Я жевал, она сидела на лавке и чуть заметно усмехалась.
– Чему ты смеешься, мама? – спросил я с полным ртом.
– Да так, вспомнила…
– А что вспомнила?
– Ты ешь, ешь, потом расскажу.
Но я не хотел рисковать: сильна ли память у старой женщины? Она опять усмехнулась, пошире, и терпеливо начала:
– Когда ты был совсем маленький, лет. двух-трех, стола здесь не было, а стояла паралия. Ты помнишь, что такое паралия?
– Не помню, мама.
– Круглый столик на трех ножках, вот такой низенький. И табуретки к нему очень низкие, как сядешь, коленки выше стола торчат. Удобства никакого, но так уж было заведено от дедов и прадедов. Твой отец долго не решался купить этот стол, все боялся, что это будет обида деду. Ты всегда завтракал один, никому не давал садиться вместе с тобой. Сидишь, в руке прут держишь и стегаешь по паралии, пока я молоко не принесу. Я тебе крошила хлеб с молоком в железной тарелке, эмалированной такой. Я ее нарочно купила, чтобы ты не разбил. Сидишь и ешь большой, мужской ложкой. А как наешься – тарелку и лягнешь.
– Как? – я не поверил своим ушам.
– Да так, ногой. – Она по-прежнему безмятежно улыбалась. – Тарелка летит, как птица, через всю кухню.

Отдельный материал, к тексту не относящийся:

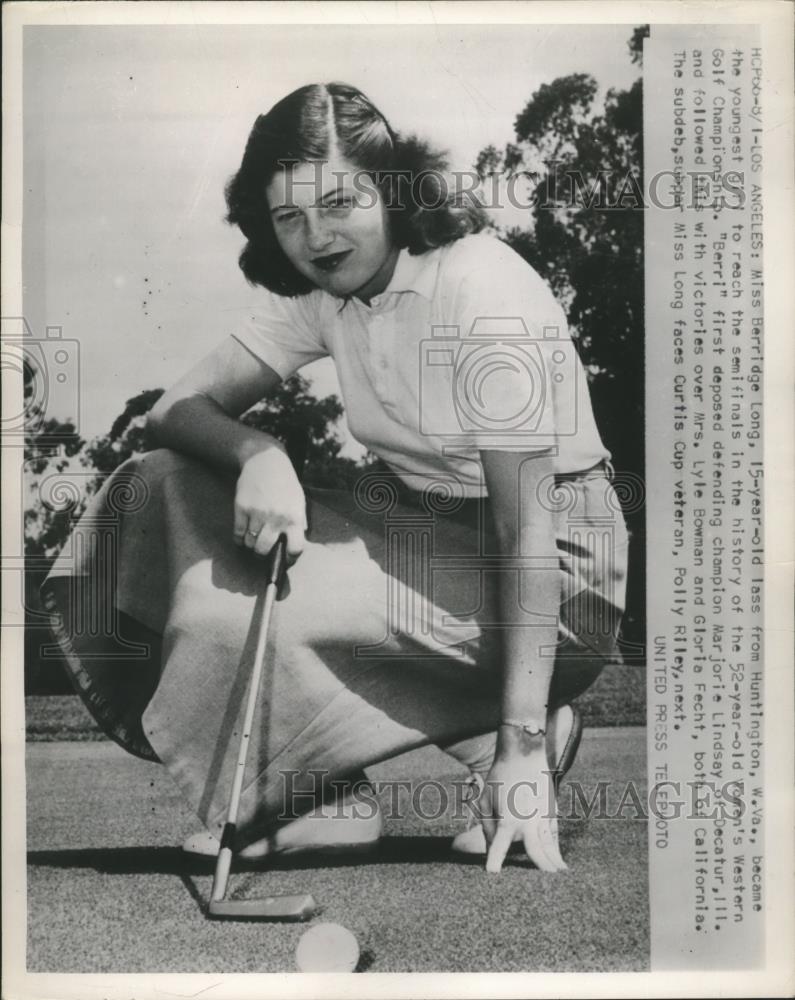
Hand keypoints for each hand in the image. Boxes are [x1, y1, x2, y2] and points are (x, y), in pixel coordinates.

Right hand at [233, 446, 306, 561]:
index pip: (295, 548)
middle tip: (262, 551)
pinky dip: (238, 538)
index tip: (286, 559)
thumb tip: (298, 543)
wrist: (265, 461)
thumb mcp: (298, 501)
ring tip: (253, 539)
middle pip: (264, 550)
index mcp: (294, 517)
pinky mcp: (241, 507)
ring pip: (249, 543)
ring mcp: (258, 512)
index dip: (290, 559)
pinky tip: (242, 535)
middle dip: (262, 554)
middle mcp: (276, 517)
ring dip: (250, 544)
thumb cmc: (284, 483)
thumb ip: (299, 522)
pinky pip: (237, 533)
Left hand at [478, 743, 566, 873]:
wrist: (524, 754)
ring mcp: (543, 817)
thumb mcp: (486, 799)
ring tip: (559, 881)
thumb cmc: (501, 776)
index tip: (492, 874)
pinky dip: (556, 849)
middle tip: (542, 891)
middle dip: (539, 870)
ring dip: (553, 863)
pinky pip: (554, 836)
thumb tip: (494, 846)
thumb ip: (488, 826)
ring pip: (550, 846)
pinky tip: (559, 863)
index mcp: (509, 819)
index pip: (500, 846)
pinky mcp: (551, 812)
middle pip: (537, 852)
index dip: (495, 861)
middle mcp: (528, 821)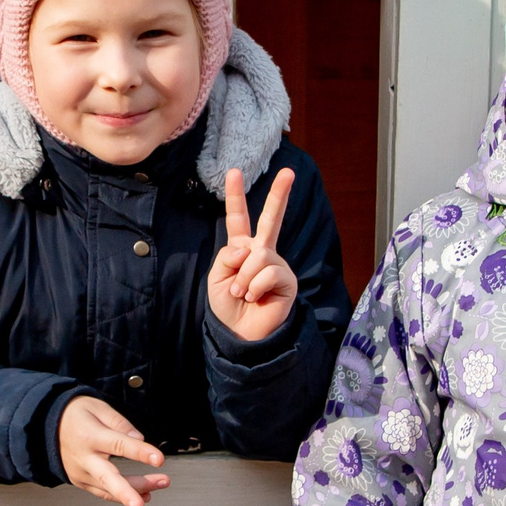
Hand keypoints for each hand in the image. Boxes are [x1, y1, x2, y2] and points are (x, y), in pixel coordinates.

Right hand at [57, 396, 168, 505]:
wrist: (47, 426)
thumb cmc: (75, 415)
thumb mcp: (98, 407)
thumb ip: (120, 423)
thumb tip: (139, 439)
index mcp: (89, 436)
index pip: (118, 445)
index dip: (140, 452)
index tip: (159, 459)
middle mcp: (83, 458)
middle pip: (107, 478)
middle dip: (126, 494)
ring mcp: (81, 473)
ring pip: (109, 489)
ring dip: (136, 491)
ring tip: (160, 484)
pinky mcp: (81, 482)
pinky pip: (103, 492)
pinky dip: (122, 496)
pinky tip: (144, 494)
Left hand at [209, 168, 299, 343]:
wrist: (240, 334)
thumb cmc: (228, 307)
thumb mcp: (217, 277)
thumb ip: (228, 256)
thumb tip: (250, 248)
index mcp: (242, 248)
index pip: (238, 218)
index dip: (235, 195)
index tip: (234, 172)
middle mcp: (261, 252)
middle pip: (270, 219)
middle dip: (280, 194)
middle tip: (289, 172)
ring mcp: (276, 264)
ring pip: (257, 256)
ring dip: (243, 278)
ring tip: (243, 293)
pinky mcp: (286, 279)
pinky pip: (268, 272)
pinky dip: (255, 286)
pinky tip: (256, 298)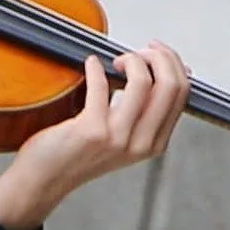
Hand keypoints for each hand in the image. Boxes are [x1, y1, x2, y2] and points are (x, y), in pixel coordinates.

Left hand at [0, 44, 192, 229]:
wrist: (47, 178)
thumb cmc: (79, 155)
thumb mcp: (124, 139)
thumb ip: (144, 112)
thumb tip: (165, 75)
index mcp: (155, 143)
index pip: (181, 94)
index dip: (171, 63)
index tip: (155, 51)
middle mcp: (142, 143)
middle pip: (171, 85)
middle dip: (157, 56)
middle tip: (139, 51)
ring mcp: (119, 138)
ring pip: (143, 82)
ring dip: (131, 59)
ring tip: (115, 61)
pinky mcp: (92, 130)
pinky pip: (101, 85)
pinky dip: (95, 67)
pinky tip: (90, 64)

– А ты меня не шлепала за это?
– Разве я смела… Отец твой не давал вас пальцем тронуть. Оставь его, говорит, не трогай, пусть из него вся дурь выйдет. И получилось, что он был прав. Когда ты подрос, то стал очень тихим и кротким, ну прямо не верилось. В те годы ребята часто дрались между собой, но ты с ними не водился и ни в какие игры не любил играть, не замечала за тобой. Ни разу не пришел домой с разбитой головой, как другие. А правду тебе сказать, я ведь отцу твоему не верила. Мой дед тоже был учителем, так он говорил: кривое дерево надо выпрямлять, покуда зелено, потом будет поздно…
Я невольно улыбнулся. Оба педагогических принципа казались мне верными, хотя и противоречили друг другу. Мама тут же пришла мне на помощь:
– Ты не смейся, все от человека зависит. Кому доброе слово помогает, а кому – добрая палка…

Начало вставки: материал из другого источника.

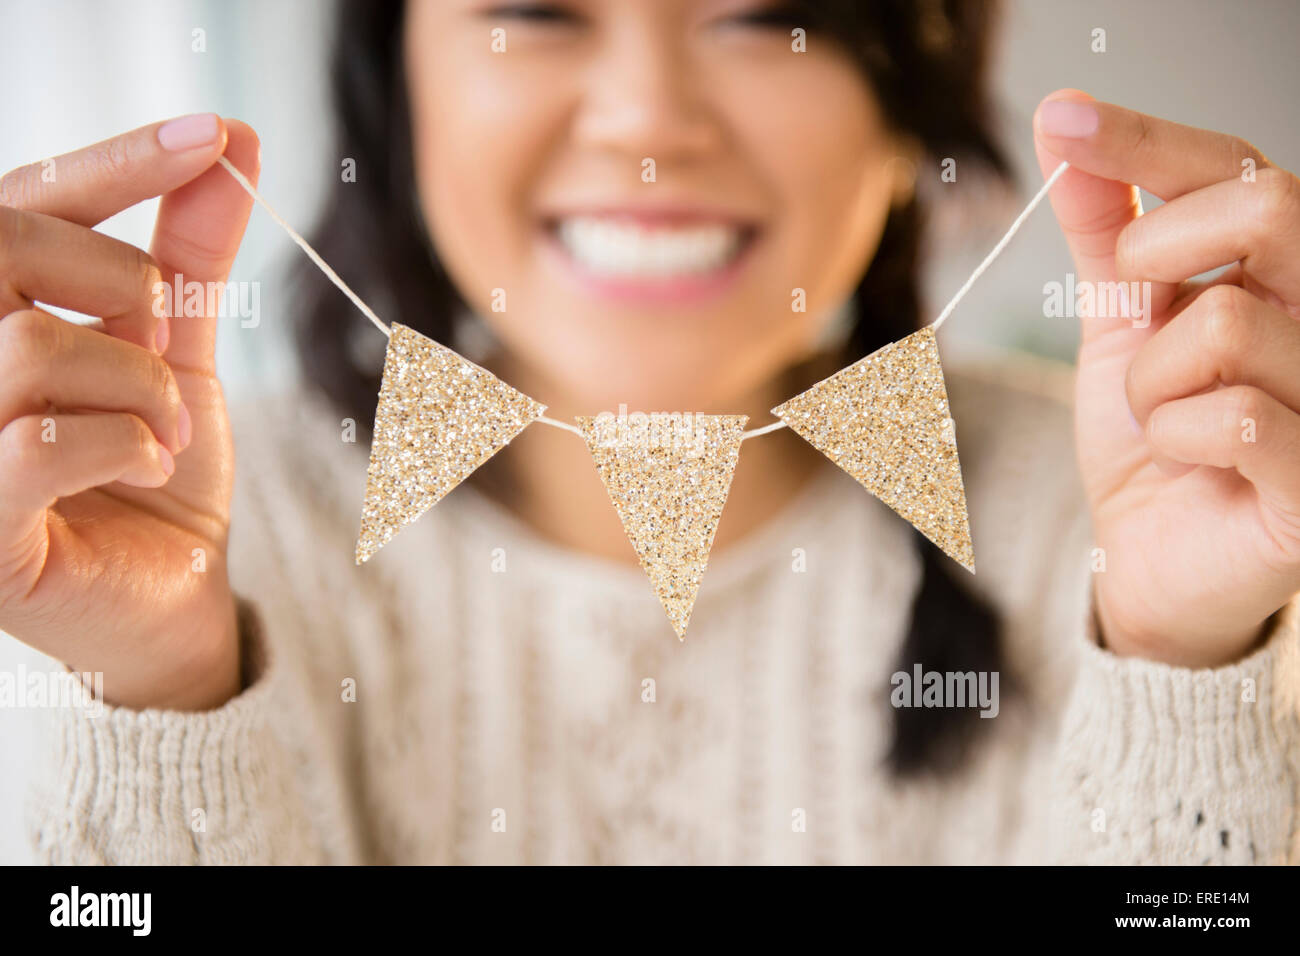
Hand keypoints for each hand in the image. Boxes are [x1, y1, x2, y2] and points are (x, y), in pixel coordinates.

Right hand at [0, 115, 259, 709]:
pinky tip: (150, 466)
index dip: (118, 161)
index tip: (213, 135)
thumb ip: (189, 256)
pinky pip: (36, 444)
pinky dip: (124, 444)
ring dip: (140, 384)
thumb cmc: (157, 466)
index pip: (26, 201)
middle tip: (176, 339)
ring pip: (29, 347)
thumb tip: (234, 146)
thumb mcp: (179, 350)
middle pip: (5, 249)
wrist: (172, 589)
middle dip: (124, 280)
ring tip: (170, 430)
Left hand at [1034, 89, 1299, 667]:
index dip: (1148, 138)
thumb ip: (1102, 235)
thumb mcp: (1117, 327)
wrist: (1152, 562)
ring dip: (1152, 381)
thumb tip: (1063, 130)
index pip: (1236, 167)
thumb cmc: (1150, 440)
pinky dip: (1175, 437)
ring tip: (1162, 418)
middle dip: (1157, 251)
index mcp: (1283, 270)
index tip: (1062, 115)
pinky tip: (1186, 461)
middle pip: (1271, 208)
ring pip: (1227, 326)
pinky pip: (1237, 418)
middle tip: (1133, 312)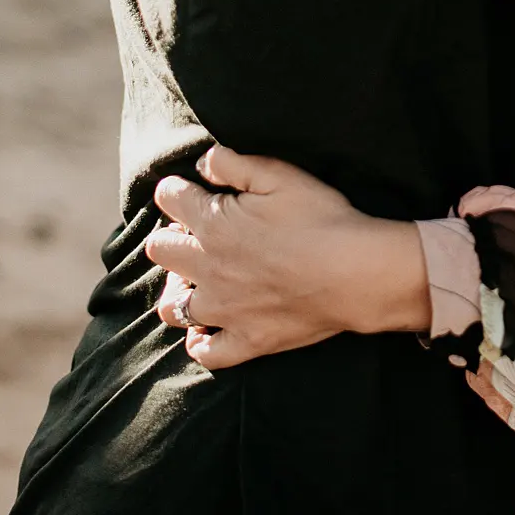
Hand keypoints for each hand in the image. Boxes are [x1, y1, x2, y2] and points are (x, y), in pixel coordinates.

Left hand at [146, 145, 431, 369]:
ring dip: (178, 291)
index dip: (176, 190)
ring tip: (197, 282)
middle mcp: (207, 268)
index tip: (190, 190)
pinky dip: (201, 341)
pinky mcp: (245, 341)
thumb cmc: (321, 217)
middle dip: (170, 237)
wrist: (354, 272)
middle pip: (160, 251)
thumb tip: (202, 162)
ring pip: (172, 307)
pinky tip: (209, 329)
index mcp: (213, 222)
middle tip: (195, 234)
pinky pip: (205, 352)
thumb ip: (233, 163)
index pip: (170, 199)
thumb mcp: (279, 174)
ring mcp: (223, 311)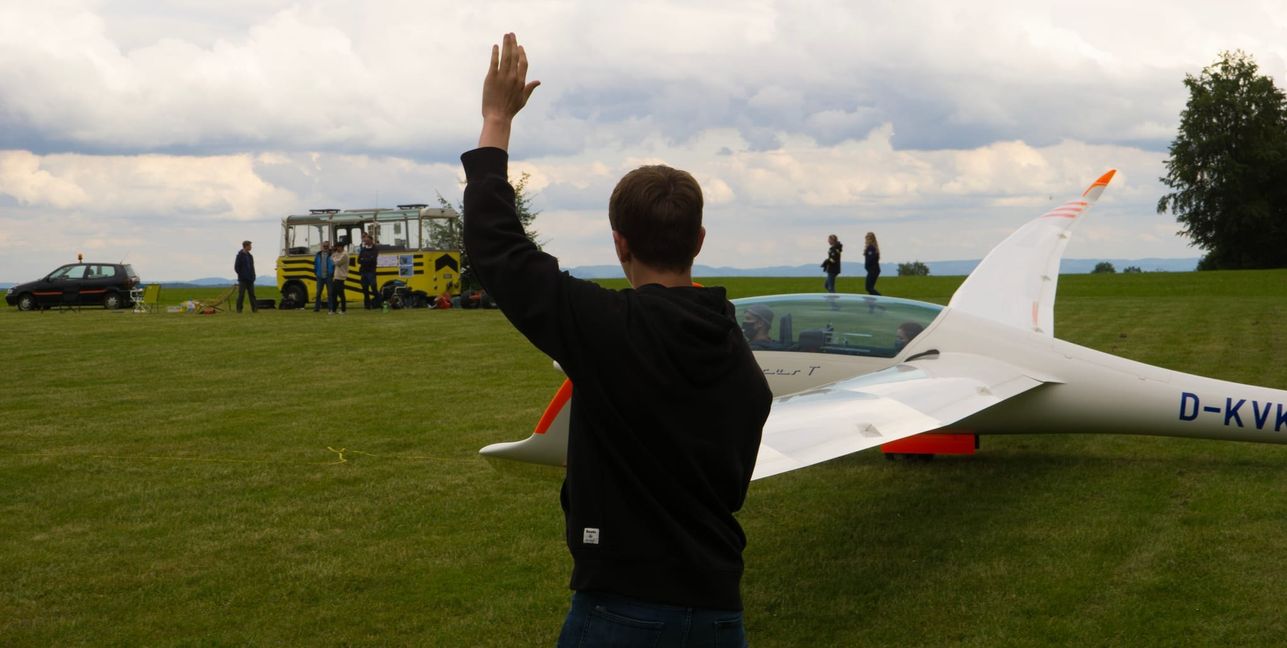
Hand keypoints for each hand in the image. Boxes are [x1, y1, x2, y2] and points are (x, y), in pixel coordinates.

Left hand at [479, 33, 539, 149]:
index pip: (523, 63)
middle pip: (514, 56)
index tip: (519, 46)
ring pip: (505, 56)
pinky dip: (495, 53)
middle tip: (512, 34)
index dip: (522, 54)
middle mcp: (513, 77)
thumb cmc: (510, 110)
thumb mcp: (523, 100)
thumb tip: (538, 81)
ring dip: (506, 44)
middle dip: (513, 44)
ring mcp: (502, 77)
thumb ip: (530, 88)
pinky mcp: (492, 77)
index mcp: (521, 82)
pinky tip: (496, 46)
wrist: (497, 116)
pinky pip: (494, 62)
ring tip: (506, 35)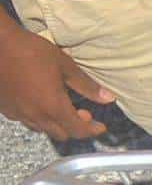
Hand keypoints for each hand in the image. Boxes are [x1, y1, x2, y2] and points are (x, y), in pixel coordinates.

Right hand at [0, 21, 114, 141]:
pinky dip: (38, 117)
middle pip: (61, 134)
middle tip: (82, 112)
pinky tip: (39, 103)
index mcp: (53, 107)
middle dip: (75, 127)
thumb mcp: (64, 65)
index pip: (78, 130)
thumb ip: (86, 85)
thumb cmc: (31, 50)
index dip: (92, 130)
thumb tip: (109, 98)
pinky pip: (25, 120)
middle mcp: (35, 116)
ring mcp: (17, 113)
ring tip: (61, 107)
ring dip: (56, 124)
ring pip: (42, 129)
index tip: (101, 126)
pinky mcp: (4, 108)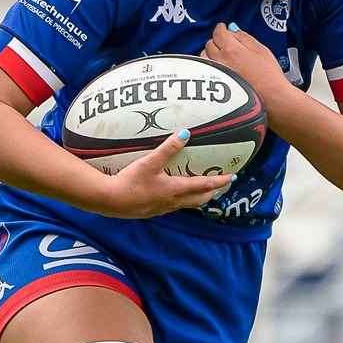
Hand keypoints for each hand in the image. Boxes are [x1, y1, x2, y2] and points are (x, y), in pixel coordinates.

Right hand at [86, 130, 233, 218]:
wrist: (110, 201)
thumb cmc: (130, 181)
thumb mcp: (150, 162)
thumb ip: (168, 147)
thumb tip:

– Мама, а мои рисунки не сохранились?
– А как же сынок, надо только достать… Ты больше дома рисовал. Дома и вокруг – деревья. Отец твой сначала все молчал. Нравились ему твои рисунки, не нравились, – до сих пор не знаю. Потом он как-то спросил тебя: «Слушай, сын, что это ты никогда не рисуешь людей?». Ну, ты ему и ответил: «А что их рисовать, папа!» Отец твой на это ни слова не сказал, ни плохого, ни хорошего, а потом мне говорит: «Не будет из него художника; наверное, архитектором станет. Он жизни не любит, а любит симметрии». Так и сказал: симметрии.
– Мама, извини, ты сколько классов кончила?